Texto para análise
Título Original: Le Fabuleux Destin d'Amélie Poulain Ano: 2001 Diretor: Jean-Pierre Jeunet |
Não foi com estranheza que encarei " O Fabuloso Destino de Amélie Poulain", como acredito foi o caso de muitos que o assistiram. O que eram aqueles personagens tão "excêntricos"? E cenas tão "esquisitas"? E o motivo de sua estranheza deve-se ao fato deste filme pertencer a um gênero pouco conhecido no cinema: o da fábula.
Como em um conto de fadas, a história assume um tom mágico ao apresentar personas "estridentes" por assim dizer. Possuindo traços humanos, mas de tão acentuados ou em exagero que provocam um quê de ludicidade. As situações assim como, parecem irreais ao ponto de vista mais realista, causando no telespectador a sensação de estar vendo um mundo à parte. Porém, isto tudo não foi apenas uma escolha do diretor e sim, traço preciso para apresentar-nos o olhar de Amélie.
Criada em um lar frio e sem amor, a moça aprendeu desde cedo a refugiar-se em sua imaginação para enxergar a realidade. Portanto, tudo o que vemos não passa de apenas sua percepção sobre o que a cerca. Desde as pedras que jogadas ao rio a acalmam ao belo rapaz que cruzando seu caminho, derrete-a como água. E isso, realizado com uma delicadeza aliada a uma inteligência tão grande que poderíamos dizer, um dos melhores retratos da alma humana já posto em tela. Desde os créditos nos apresentando a pequena menina e suas brincadeiras metódicas, fruto de uma necessidade imensa de controle, na qual busca a ordem que nunca teve em sua vida.

Trechos das linhas
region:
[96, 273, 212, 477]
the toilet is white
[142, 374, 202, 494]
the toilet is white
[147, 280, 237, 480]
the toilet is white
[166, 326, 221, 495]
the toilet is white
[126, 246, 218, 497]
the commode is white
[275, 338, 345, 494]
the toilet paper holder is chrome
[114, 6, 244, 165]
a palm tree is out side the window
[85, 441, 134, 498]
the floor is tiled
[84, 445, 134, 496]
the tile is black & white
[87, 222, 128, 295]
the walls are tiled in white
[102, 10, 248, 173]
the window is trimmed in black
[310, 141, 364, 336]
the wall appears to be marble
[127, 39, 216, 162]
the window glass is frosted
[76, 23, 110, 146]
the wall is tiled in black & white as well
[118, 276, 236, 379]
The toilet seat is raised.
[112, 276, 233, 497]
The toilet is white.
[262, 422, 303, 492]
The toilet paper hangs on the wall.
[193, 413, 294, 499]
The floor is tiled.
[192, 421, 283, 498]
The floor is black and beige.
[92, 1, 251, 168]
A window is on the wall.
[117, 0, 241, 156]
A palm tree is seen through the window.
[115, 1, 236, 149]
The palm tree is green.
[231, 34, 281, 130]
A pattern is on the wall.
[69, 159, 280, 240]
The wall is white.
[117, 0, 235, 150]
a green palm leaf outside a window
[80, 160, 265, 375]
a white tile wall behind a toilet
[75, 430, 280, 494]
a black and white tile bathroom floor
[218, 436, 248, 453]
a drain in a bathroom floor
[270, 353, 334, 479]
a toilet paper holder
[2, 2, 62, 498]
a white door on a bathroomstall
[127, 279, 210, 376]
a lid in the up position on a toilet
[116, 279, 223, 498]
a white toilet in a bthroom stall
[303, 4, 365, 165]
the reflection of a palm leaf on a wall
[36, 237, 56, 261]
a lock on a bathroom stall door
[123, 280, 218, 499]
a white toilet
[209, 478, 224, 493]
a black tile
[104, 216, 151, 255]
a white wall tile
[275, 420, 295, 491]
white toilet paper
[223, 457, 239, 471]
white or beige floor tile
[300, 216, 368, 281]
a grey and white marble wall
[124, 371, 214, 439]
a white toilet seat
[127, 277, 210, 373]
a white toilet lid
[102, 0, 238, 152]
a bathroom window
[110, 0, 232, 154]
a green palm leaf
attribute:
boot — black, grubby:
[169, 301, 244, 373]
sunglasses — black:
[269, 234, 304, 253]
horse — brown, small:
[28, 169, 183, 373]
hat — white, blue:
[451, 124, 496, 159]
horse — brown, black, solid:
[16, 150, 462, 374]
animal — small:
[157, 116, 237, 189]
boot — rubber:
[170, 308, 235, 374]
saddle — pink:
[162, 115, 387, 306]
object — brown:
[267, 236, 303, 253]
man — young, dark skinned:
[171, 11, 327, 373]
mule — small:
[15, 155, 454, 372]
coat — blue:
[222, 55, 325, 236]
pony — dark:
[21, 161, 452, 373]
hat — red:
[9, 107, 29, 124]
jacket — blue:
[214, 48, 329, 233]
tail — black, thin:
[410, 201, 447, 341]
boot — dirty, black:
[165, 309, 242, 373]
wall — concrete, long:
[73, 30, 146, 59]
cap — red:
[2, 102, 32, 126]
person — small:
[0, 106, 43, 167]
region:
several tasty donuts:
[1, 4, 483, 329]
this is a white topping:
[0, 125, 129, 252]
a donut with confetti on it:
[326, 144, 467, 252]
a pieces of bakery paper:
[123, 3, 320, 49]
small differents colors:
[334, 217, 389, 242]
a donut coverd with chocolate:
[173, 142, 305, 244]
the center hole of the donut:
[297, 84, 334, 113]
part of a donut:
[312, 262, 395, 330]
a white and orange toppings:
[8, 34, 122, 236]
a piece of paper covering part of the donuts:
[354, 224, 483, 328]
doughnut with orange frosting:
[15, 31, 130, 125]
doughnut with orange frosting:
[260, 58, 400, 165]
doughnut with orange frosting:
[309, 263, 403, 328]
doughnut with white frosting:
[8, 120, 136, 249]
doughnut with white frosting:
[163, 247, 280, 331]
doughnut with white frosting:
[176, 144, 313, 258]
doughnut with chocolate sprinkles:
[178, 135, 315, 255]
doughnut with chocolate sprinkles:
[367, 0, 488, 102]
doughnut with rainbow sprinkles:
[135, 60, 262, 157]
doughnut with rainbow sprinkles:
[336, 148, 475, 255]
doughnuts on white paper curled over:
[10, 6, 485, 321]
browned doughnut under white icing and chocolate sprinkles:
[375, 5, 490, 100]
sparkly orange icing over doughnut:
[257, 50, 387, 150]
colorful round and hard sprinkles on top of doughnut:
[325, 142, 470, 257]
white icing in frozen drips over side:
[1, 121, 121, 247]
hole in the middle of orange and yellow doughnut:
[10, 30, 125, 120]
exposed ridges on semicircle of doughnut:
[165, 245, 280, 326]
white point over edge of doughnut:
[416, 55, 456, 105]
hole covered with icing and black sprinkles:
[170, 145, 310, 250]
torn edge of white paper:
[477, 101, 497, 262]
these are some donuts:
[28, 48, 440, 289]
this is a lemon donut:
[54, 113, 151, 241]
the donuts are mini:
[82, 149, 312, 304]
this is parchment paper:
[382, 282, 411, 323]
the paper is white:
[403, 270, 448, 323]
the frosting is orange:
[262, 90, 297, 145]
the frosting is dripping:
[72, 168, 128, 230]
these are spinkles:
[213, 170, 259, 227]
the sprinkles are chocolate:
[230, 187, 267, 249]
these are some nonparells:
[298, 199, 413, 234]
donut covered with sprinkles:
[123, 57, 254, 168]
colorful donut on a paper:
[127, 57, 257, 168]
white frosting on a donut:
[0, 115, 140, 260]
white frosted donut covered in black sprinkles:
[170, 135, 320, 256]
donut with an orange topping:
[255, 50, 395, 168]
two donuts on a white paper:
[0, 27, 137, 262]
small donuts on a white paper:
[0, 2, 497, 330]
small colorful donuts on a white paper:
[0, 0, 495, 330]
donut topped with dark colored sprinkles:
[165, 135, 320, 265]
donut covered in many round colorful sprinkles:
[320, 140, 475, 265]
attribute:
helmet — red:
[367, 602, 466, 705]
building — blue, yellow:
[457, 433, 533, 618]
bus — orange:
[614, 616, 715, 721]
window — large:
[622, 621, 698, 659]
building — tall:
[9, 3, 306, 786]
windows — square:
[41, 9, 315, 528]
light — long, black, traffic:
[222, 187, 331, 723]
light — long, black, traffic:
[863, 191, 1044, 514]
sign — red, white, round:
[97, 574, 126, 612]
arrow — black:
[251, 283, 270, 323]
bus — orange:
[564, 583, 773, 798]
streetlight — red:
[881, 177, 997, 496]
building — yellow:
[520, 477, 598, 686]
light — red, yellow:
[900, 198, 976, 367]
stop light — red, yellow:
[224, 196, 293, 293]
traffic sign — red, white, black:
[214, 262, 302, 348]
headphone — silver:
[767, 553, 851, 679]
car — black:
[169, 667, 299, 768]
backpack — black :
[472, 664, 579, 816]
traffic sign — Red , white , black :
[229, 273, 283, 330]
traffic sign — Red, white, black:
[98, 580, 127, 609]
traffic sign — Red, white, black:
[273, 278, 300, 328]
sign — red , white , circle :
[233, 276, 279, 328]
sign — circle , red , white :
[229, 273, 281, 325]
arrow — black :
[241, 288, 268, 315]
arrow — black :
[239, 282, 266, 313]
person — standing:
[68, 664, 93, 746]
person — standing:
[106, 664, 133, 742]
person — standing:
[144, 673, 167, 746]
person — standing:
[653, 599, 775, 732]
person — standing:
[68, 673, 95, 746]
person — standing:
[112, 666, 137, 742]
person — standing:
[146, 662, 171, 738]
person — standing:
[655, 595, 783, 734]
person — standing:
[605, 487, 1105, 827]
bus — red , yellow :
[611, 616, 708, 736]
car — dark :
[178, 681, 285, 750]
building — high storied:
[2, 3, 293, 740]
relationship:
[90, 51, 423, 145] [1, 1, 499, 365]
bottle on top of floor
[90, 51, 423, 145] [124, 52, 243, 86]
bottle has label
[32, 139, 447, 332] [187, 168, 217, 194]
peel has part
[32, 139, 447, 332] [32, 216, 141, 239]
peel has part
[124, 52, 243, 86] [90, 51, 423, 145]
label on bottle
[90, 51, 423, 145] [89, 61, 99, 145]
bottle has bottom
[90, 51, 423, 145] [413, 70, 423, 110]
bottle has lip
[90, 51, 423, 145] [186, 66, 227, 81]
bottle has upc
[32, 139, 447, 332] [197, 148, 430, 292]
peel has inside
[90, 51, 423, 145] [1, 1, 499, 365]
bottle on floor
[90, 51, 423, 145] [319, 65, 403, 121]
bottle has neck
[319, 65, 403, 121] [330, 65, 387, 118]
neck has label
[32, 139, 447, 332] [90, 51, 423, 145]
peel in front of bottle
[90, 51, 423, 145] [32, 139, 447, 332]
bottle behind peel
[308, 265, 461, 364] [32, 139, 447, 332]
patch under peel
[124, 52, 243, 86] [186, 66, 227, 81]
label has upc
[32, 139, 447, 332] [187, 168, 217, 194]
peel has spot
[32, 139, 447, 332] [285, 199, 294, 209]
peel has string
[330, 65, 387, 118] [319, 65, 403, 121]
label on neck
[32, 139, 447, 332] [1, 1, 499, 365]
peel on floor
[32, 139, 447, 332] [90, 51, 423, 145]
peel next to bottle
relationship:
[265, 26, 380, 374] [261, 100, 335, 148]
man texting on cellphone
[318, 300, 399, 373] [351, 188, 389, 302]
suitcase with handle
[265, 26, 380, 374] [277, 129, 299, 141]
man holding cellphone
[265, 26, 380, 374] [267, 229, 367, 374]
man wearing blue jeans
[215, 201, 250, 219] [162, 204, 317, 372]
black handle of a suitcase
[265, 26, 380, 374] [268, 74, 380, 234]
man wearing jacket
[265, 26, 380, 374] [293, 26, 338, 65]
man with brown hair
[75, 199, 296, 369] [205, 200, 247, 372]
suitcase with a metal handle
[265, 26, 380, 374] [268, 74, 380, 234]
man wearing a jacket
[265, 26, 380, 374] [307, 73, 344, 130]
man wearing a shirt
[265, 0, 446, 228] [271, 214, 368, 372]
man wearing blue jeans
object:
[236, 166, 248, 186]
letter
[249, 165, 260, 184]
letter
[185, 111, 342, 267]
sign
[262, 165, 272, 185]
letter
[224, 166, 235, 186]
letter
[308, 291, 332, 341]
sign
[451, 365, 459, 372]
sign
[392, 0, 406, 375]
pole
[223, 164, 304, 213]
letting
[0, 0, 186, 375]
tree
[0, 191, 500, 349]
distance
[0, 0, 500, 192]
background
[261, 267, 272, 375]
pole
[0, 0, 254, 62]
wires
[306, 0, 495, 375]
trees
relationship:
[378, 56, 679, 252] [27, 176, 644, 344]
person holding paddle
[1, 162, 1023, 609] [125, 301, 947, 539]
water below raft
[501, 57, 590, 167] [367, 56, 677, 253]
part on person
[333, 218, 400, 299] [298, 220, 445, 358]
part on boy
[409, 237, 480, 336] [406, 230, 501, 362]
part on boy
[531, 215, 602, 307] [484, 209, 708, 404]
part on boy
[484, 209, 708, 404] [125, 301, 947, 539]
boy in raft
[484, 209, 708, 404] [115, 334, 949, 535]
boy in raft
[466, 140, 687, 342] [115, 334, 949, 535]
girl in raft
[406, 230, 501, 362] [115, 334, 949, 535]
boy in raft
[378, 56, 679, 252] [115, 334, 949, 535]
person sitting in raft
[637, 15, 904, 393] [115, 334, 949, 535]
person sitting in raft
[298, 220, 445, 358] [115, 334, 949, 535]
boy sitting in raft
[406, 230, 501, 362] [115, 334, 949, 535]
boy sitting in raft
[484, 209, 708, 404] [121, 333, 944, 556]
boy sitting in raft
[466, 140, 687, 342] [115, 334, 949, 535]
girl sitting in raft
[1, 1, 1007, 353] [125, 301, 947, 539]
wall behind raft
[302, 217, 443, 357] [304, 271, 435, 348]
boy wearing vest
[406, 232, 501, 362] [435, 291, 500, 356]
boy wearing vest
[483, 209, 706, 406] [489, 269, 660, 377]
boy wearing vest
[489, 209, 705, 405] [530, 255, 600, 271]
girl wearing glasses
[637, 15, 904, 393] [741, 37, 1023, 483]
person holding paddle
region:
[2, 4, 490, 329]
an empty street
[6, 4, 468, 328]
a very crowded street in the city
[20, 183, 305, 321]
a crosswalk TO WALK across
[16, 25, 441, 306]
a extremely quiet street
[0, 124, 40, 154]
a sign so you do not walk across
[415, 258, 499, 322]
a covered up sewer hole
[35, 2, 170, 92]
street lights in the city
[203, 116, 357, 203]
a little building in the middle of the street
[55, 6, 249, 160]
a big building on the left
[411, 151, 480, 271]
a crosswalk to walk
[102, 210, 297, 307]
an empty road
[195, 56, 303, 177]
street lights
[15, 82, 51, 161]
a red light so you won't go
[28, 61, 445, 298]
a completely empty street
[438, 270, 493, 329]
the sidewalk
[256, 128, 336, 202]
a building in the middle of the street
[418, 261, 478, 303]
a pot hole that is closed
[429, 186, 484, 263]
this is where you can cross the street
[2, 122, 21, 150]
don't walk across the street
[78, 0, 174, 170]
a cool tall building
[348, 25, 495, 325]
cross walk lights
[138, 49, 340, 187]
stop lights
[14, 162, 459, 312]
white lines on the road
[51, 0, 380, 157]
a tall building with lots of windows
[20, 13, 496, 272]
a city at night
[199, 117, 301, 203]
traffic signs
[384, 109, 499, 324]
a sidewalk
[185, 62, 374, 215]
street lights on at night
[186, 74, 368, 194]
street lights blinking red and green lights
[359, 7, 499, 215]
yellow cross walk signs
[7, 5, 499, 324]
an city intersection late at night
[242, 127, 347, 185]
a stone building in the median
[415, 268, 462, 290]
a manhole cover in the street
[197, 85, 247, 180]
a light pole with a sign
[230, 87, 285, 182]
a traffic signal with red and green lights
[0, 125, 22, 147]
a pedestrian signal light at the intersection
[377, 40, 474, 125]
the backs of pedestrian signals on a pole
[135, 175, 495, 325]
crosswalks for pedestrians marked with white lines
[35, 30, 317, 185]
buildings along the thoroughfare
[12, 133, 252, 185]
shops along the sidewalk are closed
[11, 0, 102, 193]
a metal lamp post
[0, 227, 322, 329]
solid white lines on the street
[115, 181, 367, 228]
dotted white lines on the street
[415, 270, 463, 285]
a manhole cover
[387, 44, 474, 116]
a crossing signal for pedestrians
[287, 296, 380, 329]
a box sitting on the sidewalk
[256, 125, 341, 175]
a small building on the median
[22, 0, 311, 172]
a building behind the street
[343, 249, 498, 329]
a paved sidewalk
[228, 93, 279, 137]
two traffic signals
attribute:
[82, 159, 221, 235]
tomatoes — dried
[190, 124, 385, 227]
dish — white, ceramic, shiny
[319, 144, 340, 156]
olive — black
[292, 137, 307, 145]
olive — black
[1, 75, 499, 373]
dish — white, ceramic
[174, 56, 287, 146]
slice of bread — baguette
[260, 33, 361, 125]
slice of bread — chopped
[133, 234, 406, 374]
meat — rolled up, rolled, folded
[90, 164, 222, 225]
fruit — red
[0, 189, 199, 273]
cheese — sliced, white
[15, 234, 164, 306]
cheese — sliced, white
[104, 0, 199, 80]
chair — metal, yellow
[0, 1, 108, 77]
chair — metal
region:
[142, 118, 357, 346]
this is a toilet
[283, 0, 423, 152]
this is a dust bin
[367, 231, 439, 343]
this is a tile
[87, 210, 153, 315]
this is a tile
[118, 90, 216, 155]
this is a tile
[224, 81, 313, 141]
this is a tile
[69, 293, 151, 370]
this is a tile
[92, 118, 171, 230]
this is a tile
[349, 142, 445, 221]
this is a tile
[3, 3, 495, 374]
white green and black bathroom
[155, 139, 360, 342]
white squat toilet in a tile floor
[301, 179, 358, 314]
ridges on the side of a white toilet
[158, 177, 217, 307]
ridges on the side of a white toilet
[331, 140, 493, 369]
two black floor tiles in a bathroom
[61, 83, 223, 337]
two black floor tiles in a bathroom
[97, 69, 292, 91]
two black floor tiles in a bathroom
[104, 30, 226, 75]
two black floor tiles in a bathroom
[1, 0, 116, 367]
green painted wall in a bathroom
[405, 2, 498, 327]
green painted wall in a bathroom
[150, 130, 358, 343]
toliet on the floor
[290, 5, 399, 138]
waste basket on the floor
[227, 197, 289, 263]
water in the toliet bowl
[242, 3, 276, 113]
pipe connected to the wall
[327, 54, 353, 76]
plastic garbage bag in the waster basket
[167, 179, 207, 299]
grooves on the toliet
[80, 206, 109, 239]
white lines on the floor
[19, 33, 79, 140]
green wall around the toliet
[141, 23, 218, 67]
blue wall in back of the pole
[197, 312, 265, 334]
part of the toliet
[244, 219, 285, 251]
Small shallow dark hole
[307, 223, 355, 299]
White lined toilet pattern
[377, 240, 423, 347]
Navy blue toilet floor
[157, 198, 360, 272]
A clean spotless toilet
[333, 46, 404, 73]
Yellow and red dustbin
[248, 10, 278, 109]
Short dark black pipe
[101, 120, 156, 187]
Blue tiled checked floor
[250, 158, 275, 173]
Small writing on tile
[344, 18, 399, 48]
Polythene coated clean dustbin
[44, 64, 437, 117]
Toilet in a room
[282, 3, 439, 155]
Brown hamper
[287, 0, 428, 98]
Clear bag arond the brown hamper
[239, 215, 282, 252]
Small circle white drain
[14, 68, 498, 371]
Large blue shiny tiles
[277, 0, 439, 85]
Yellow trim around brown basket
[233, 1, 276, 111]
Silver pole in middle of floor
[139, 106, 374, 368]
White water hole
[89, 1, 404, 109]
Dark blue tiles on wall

Tarefa 1
Responda às perguntas abaixo com base na crítica de Amélie Poulain.
(a) Em que ano o filme foi lançado?
(b) A que gênero o filme pertence?
(c) Em que tipo de lar Amélie foi criada?
Tarefa 2
Indique se cada afirmação concorda com a crítica de Amélie Poulain, respondendo sim ou não e citando as palavras do texto que decidem a questão.
(a) O filme foi dirigido por Jean-Pierre Jeunet.
(b) As situações do filme parecem realistas.
(c) Amélie só aprendeu a refugiar-se na imaginação depois de adulta.
Tarefa 3
Prolongue a crítica de Amélie Poulain a partir da última frase apresentada.
As linhas não têm relação com a crítica de Amélie Poulain.

Sua resposta 1
(a) Em 2001.
(b) Ao gênero da fábula.
(c) Em um lar frio e sem amor.

Sua resposta 2
(a) Sim: "Diretor: Jean-Pierre Jeunet".
(b) Não: "parecem irreais ao ponto de vista mais realista".
(c) Não: "a moça aprendeu desde cedo a refugiar-se em sua imaginação".

Sua resposta 3
E é desse jeito que agora mulher, trata com todos que a rodeiam. Começando por devolver ao antigo dono seus pertences de infância, ela avança em uma histérica tentativa de ajudar a humanidade. Mas o que poderia parecer uma grande demonstração de altruísmo para alguns, revela-se como um enorme ato de egoísmo, pois é reflexo de sua necessidade de alto afirmação e segurança. Ao mexer na vida das pessoas, sente-se importante e finalmente aceita a um mundo que sempre julgou ostensivo. E assim, ocupada em ajustar a vida dos que vivem, ela pode enfim esquecer de sua própria, morta e sem significado. Nada mais que uma fuga.
Que chega a seu tom mais extremo, quando literalmente foge ao conhecer o ingênuo Nino, assim que vê a instantânea conexão entre os dois. Seu mundo recluso e confortante, impelindo para o risco, o desconhecido. A moça, frente a ameaça corre para repudiá-la colocando a frente do rapaz imensas dificuldades. Que visam, no fundo, a perca de seu interesse por ela. Tudo para não enfrentar o maior de seus medos: ser amada por alguém.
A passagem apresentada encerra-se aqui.